▸ **What to do**
Write out the passage of the OpenSearch text below verbatim, beginning at the words "When to choose" and ending after the words "tuning for ANN)".

▸ **Source text**
*-*-*

Mental model: “OpenSearch (managed) is a fixed monthly platform cost + storage. The bill is dominated by how many nodes you keep running.”

OpenSearch Serverless

You pay for:

  • Compute units for indexing and search (metered with usage)
  • Storage GB-month

Mental model: “Serverless shifts cost from fixed nodes → workload-driven compute. Great for spiky search or when you don’t want to size clusters.”


When to choose OpenSearch (vs common alternatives)

  • Choose OpenSearch when you need:

    • BM25 + vector + hybrid + filters + aggregations
    • multi-tenant search with faceting
    • search/analytics on logs/telemetry
  • Choose Postgres+pgvector / Aurora when:

    • data is strongly relational/transactional and vector is “nice-to-have”
    • simpler ops, smaller scale retrieval
  • Choose a dedicated vector DB when:

    • you want a pure vector-first feature set and don’t need full-text/aggregations (often simpler tuning for ANN)

Terraform templates

A) Managed OpenSearch domain (VPC, encryption, fine-grained security, logs)

*-*-*

(Landmark coordinate records)
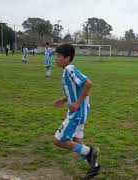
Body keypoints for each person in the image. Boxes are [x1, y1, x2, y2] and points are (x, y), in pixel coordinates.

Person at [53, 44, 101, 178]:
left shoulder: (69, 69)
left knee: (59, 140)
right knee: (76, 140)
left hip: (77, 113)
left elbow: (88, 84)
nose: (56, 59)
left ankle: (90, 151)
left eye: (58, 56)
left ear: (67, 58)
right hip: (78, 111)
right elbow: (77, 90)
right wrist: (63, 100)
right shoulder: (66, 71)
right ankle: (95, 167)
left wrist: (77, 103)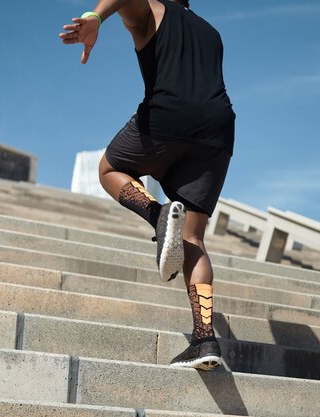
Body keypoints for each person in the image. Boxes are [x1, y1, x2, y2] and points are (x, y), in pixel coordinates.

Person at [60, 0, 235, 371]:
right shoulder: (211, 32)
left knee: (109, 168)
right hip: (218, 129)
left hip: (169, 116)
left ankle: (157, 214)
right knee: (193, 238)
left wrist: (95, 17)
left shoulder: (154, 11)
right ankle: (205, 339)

*-*-*

▸ **Answer to this exercise**
When to choose OpenSearch (vs common alternatives)

  • Choose OpenSearch when you need:

    • BM25 + vector + hybrid + filters + aggregations
    • multi-tenant search with faceting
    • search/analytics on logs/telemetry
  • Choose Postgres+pgvector / Aurora when:

    • data is strongly relational/transactional and vector is “nice-to-have”
    • simpler ops, smaller scale retrieval
  • Choose a dedicated vector DB when:

    • you want a pure vector-first feature set and don’t need full-text/aggregations (often simpler tuning for ANN)